Guided by conductor and music educator Dr. Jonathan Palant’s philosophy of sharing culture with individuals and communities of all levels of privilege, Dallas Street Choir and Credo Community Choir are ensembles that celebrate diversity in both their membership and their singing. The performances in their eight-day East Coast tour bring the choirs’ message of ‘Homeless, not Voiceless’ to New York’s Carnegie Hall, where they will achieve the sad but triumphant distinction of being the first ensemble comprised entirely of displaced individuals to grace that institution’s legendary Perelman stage, and Washington National Cathedral in the nation’s capital.

The presentation of Imagine a World – Music for Humanity in Carnegie Hall’s Stern Auditorium at 8:00 PM on Wednesday, 14 June 2017, will feature the world première of Jake Heggie’s arrangement of George Hubbard Miller’s 1976 ‘Spinning Song,’ accompanied on the piano by the composer. Dedicated to Dallas Street Choir, the piece rejuvenates a melody familiarized in its original form by soprano Carol Webber. In addition to performances by Blackwell and von Stade, the event will feature selections from the hit musical Wicked performed by its creator, Schwartz. All tickets are priced at only $25, and proceeds from the concert will benefit organizations that work to alleviate and eliminate homelessness. For more information and to purchase tickets for the Carnegie Hall concert, please visit Carnegie Hall’s website or phone CarnegieCharge at 212.247.7800.

The performance in Washington National Cathedral at 7:30 PM on Thursday, 15 June 2017, will focus on sacred choral music by Sergei Rachmaninoff, Mack Wilberg, Ola Gjeilo, and Elaine Hagenberg, alongside traversals by von Stade of pieces by Georg Friedrich Händel, Francis Poulenc, and Franz Schubert. Admission to the National Cathedral event is free.
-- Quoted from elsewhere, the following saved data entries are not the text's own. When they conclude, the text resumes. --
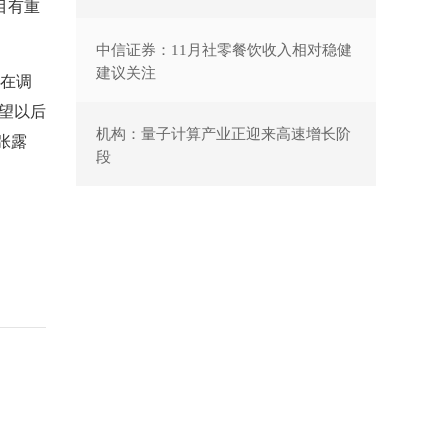
目有重
中信证券：11月社零餐饮收入相对稳健
建议关注
在调
望以后
机构：量子计算产业正迎来高速增长阶
张露
段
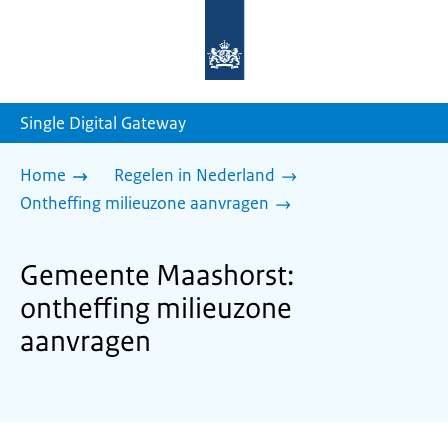
Naar
de
homepage
van
sdg.rijksoverheid.nl
Single Digital Gateway
Home
Regelen in Nederland
Ontheffing milieuzone aanvragen
Gemeente Maashorst:
ontheffing milieuzone
aanvragen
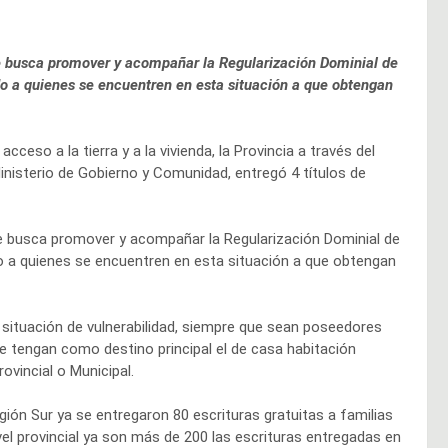
ue busca promover y acompañar la Regularización Dominial de
do a quienes se encuentren en esta situación a que obtengan
ceso a la tierra y a la vivienda, la Provincia a través del
Ministerio de Gobierno y Comunidad, entregó 4 títulos de
ue busca promover y acompañar la Regularización Dominial de
do a quienes se encuentren en esta situación a que obtengan
n situación de vulnerabilidad, siempre que sean poseedores
e tengan como destino principal el de casa habitación
ovincial o Municipal.
ión Sur ya se entregaron 80 escrituras gratuitas a familias
el provincial ya son más de 200 las escrituras entregadas en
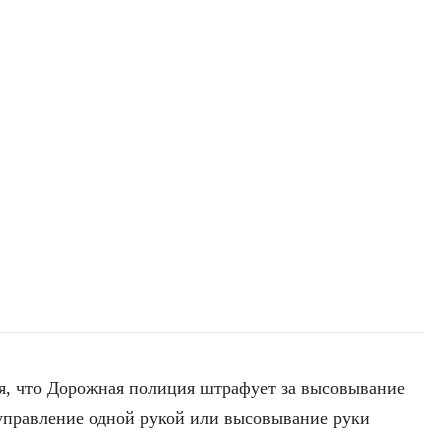
сия, что Дорожная полиция штрафует за высовывание
и управление одной рукой или высовывание руки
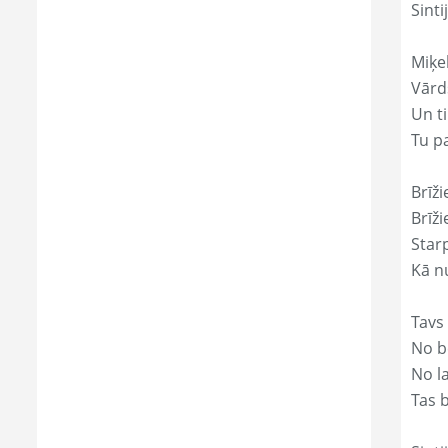
Sinti
Miķe
Vārds
Un ti
Tu p
Brīži
Brīži
Star
Kā nu
Tavs
No bē
No l
Tas 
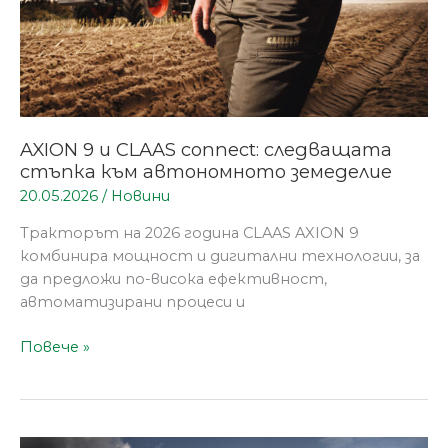
към
автономното
земеделие
AXION 9 и CLAAS connect: следващата
стъпка към автономното земеделие
20.05.2026
/
Новини
Тракторът на 2026 година CLAAS AXION 9
комбинира мощност и дигитални технологии, за
да предложи по-висока ефективност,
автоматизирани процеси и
Повече »
CLAAS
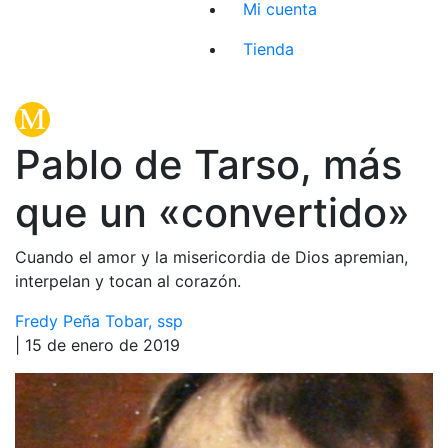
Mi cuenta
Tienda
Pablo de Tarso, más
que un «convertido»
Cuando el amor y la misericordia de Dios apremian,
interpelan y tocan al corazón.
Fredy Peña Tobar, ssp
| 15 de enero de 2019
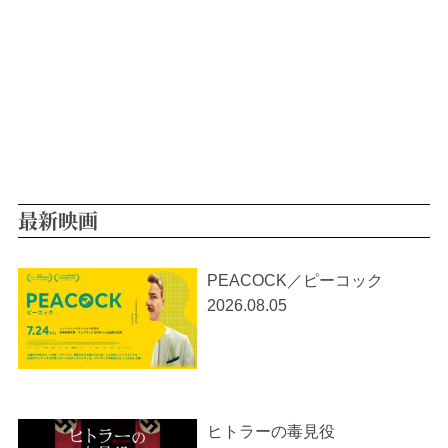
最新映画
PEACOCK／ピーコック
2026.08.05
ヒトラーの毒見役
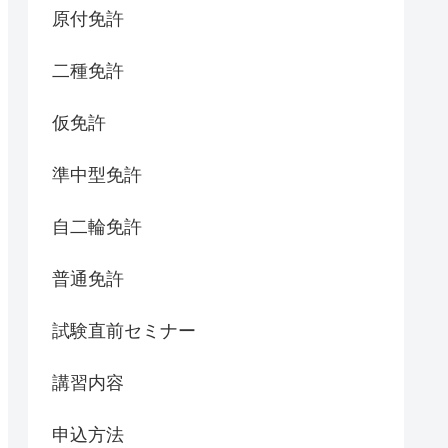
原付免許
二種免許
仮免許
準中型免許
自二輪免許
普通免許
試験直前セミナー
講習内容
申込方法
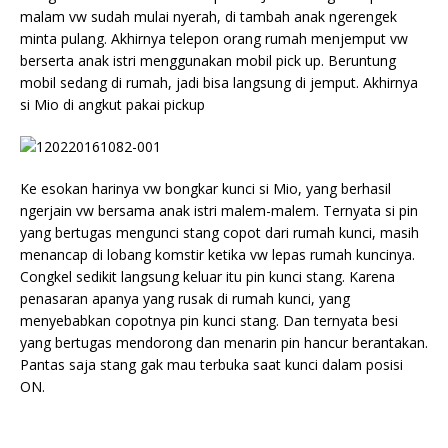
malam vw sudah mulai nyerah, di tambah anak ngerengek
minta pulang. Akhirnya telepon orang rumah menjemput vw
berserta anak istri menggunakan mobil pick up. Beruntung
mobil sedang di rumah, jadi bisa langsung di jemput. Akhirnya
si Mio di angkut pakai pickup
Ke esokan harinya vw bongkar kunci si Mio, yang berhasil
ngerjain vw bersama anak istri malem-malem. Ternyata si pin
yang bertugas mengunci stang copot dari rumah kunci, masih
menancap di lobang komstir ketika vw lepas rumah kuncinya.
Congkel sedikit langsung keluar itu pin kunci stang. Karena
penasaran apanya yang rusak di rumah kunci, yang
menyebabkan copotnya pin kunci stang. Dan ternyata besi
yang bertugas mendorong dan menarin pin hancur berantakan.
Pantas saja stang gak mau terbuka saat kunci dalam posisi
ON.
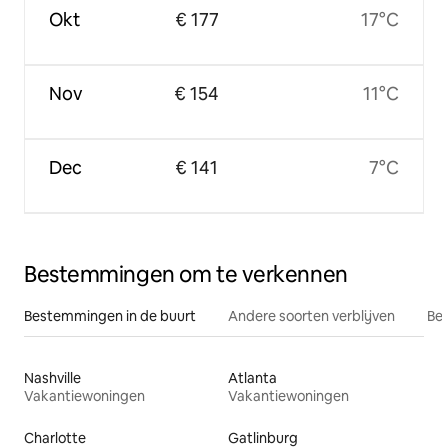
Okt
€ 177
17°C
Nov
€ 154
11°C
Dec
€ 141
7°C
Bestemmingen om te verkennen
Bestemmingen in de buurt
Andere soorten verblijven
Bes
Nashville
Atlanta
Vakantiewoningen
Vakantiewoningen
Charlotte
Gatlinburg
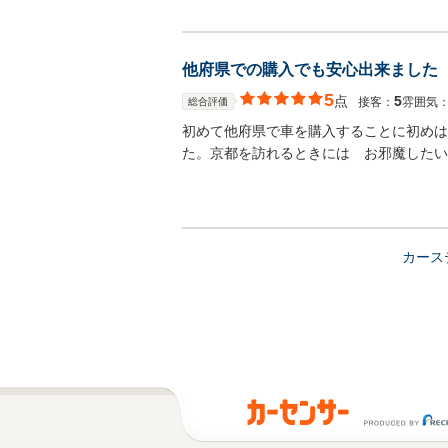
他府県での購入でも安心出来ました
5
点
5
接客：
雰囲気
総合評価
初めて他府県で車を購入することに初めは
た。京都を訪れるときには お邪魔したい
カース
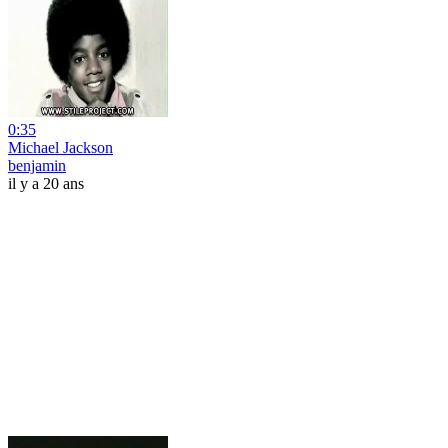
0:35
Michael Jackson
benjamin
il y a 20 ans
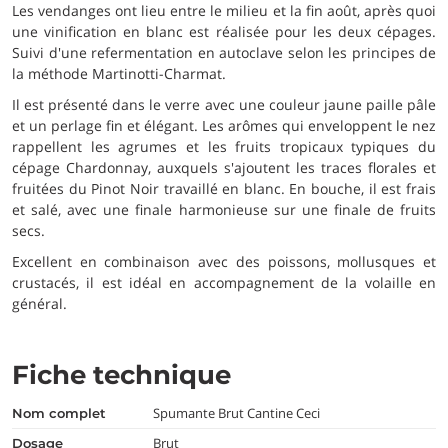
Les vendanges ont lieu entre le milieu et la fin août, après quoi
une vinification en blanc est réalisée pour les deux cépages.
Suivi d'une refermentation en autoclave selon les principes de
la méthode Martinotti-Charmat.
Il est présenté dans le verre avec une couleur jaune paille pâle
et un perlage fin et élégant. Les arômes qui enveloppent le nez
rappellent les agrumes et les fruits tropicaux typiques du
cépage Chardonnay, auxquels s'ajoutent les traces florales et
fruitées du Pinot Noir travaillé en blanc. En bouche, il est frais
et salé, avec une finale harmonieuse sur une finale de fruits
secs.
Excellent en combinaison avec des poissons, mollusques et
crustacés, il est idéal en accompagnement de la volaille en
général.
Fiche technique
Spumante Brut Cantine Ceci
nom complet
Brut
dosage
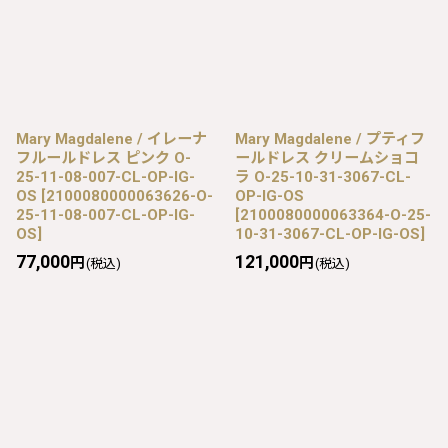
Mary Magdalene / イレーナ
Mary Magdalene / プティフ
フルールドレス ピンク O-
ールドレス クリームショコ
25-11-08-007-CL-OP-IG-
ラ O-25-10-31-3067-CL-
OS
[
2100080000063626-O-
OP-IG-OS
25-11-08-007-CL-OP-IG-
[
2100080000063364-O-25-
OS
]
10-31-3067-CL-OP-IG-OS
]
77,000
121,000
円
円
(税込)
(税込)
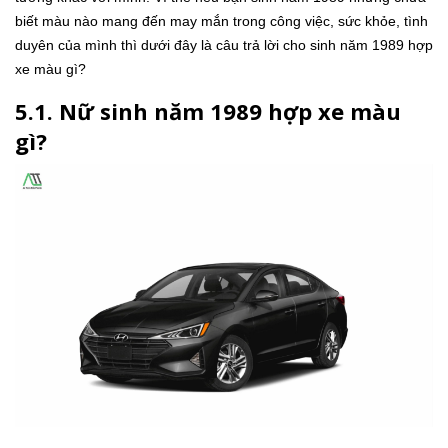
biết màu nào mang đến may mắn trong công việc, sức khỏe, tình
duyên của mình thì dưới đây là câu trả lời cho sinh năm 1989 hợp
xe màu gì?
5.1. Nữ sinh năm 1989 hợp xe màu
gì?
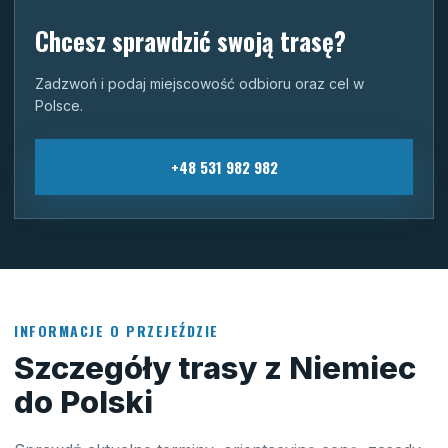
Chcesz sprawdzić swoją trasę?
Zadzwoń i podaj miejscowość odbioru oraz cel w
Polsce.
+48 531 982 982
INFORMACJE O PRZEJEŹDZIE
Szczegóły trasy z Niemiec
do Polski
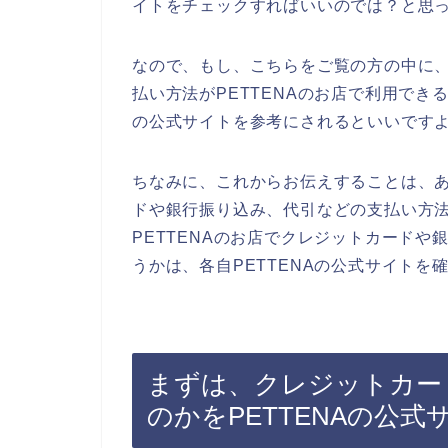
イトをチェックすればいいのでは？と思
なので、もし、こちらをご覧の方の中に
払い方法がPETTENAのお店で利用でき
の公式サイトを参考にされるといいです
ちなみに、これからお伝えすることは、あ
ドや銀行振り込み、代引などの支払い方
PETTENAのお店でクレジットカード
うかは、各自PETTENAの公式サイトを
まずは、クレジットカー
のかをPETTENAの公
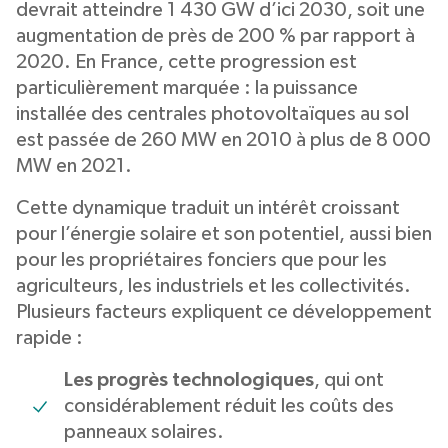
devrait atteindre 1 430 GW d’ici 2030, soit une
augmentation de près de 200 % par rapport à
2020. En France, cette progression est
particulièrement marquée : la puissance
installée des centrales photovoltaïques au sol
est passée de 260 MW en 2010 à plus de 8 000
MW en 2021.
Cette dynamique traduit un intérêt croissant
pour l’énergie solaire et son potentiel, aussi bien
pour les propriétaires fonciers que pour les
agriculteurs, les industriels et les collectivités.
Plusieurs facteurs expliquent ce développement
rapide :
Les progrès technologiques
, qui ont
considérablement réduit les coûts des
panneaux solaires.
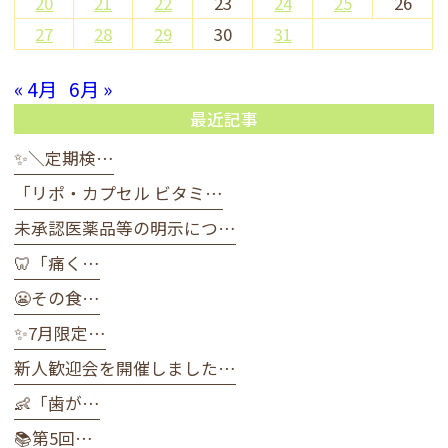
20
21
22
23
24
25
26
27
28
29
30
31
« 4月
6月 »
最近記事
✨＼定期検…
「リポ・カプセル ビタミ…
未承認医薬品等の明示につ…
🦷「痛く…
😬その食…
✨7月限定…
新人歓迎会を開催しました…
👶「歯が…
📚第5回…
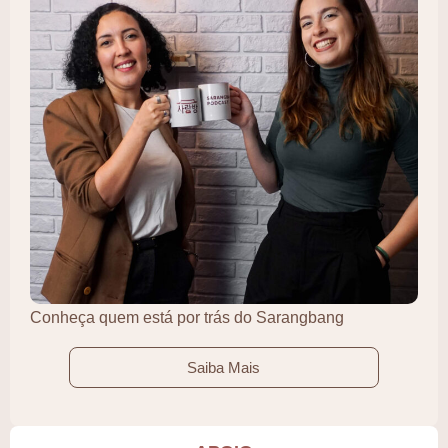
Conheça quem está por trás do Sarangbang
Saiba Mais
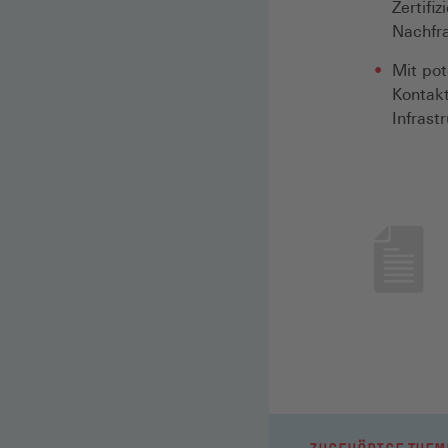
Zertifi
Nachfr
Mit pot
Kontak
Infrast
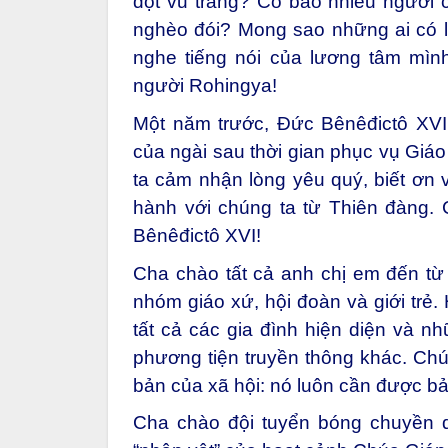
đột vũ trang? Có bao nhiêu người 
nghèo đói? Mong sao những ai có lợ
nghe tiếng nói của lương tâm mì
người Rohingya!
Một năm trước, Đức Bênêđictô XVI 
của ngài sau thời gian phục vụ Giá
ta cảm nhận lòng yêu quý, biết ơn
hành với chúng ta từ Thiên đàng.
Bênêđictô XVI!
Cha chào tất cả anh chị em đến t
nhóm giáo xứ, hội đoàn và giới trẻ.
tất cả các gia đình hiện diện và nh
phương tiện truyền thông khác. Chú
bản của xã hội: nó luôn cần được b
Cha chào đội tuyển bóng chuyền 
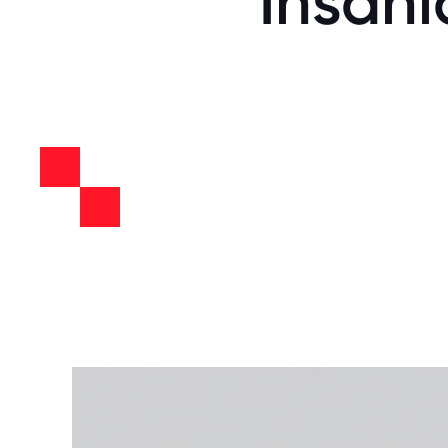
İnsanl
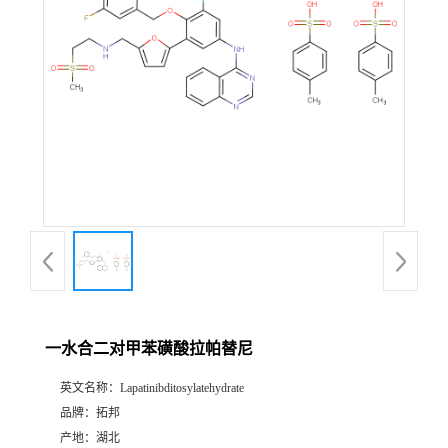
一水合二对甲苯磺酸拉帕替尼
英文名称：
Lapatinibditosylatehydrate
品牌：
拓邦
产地：
湖北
Dallas is a city of extraordinary challenges, outstanding accomplishments, and tremendous promise exemplified by the individual stories, struggles, and successes of the 1.3 million people who call the city home. Looking beyond its sparkling skyline, Dallas is far more than Lee Harvey Oswald, Mary Kay, J. R. Ewing, and the Cowboys, Mavericks, and Rangers. Dallas is a city in which vast wealth dwells alongside devastating poverty. Lacking the basic human right of permanent shelter, the singers of Dallas Street Choir and Credo Community Choir reveal that the poorest in possessions are often the richest in spirit. In the Twenty-First Century, not one man, woman, or child in Dallas, Damascus, Doha, or Dublin should be compelled to only ‘imagine a world’ in which no one is denied the safe harbor of a home. Please support these artists in their efforts to share the wisdom gleaned from the streets of Dallas: music for humanity should be a validation of our unity, not a plea for recognition of the worth of strong, gifted people too many of us would rather exclude and forget.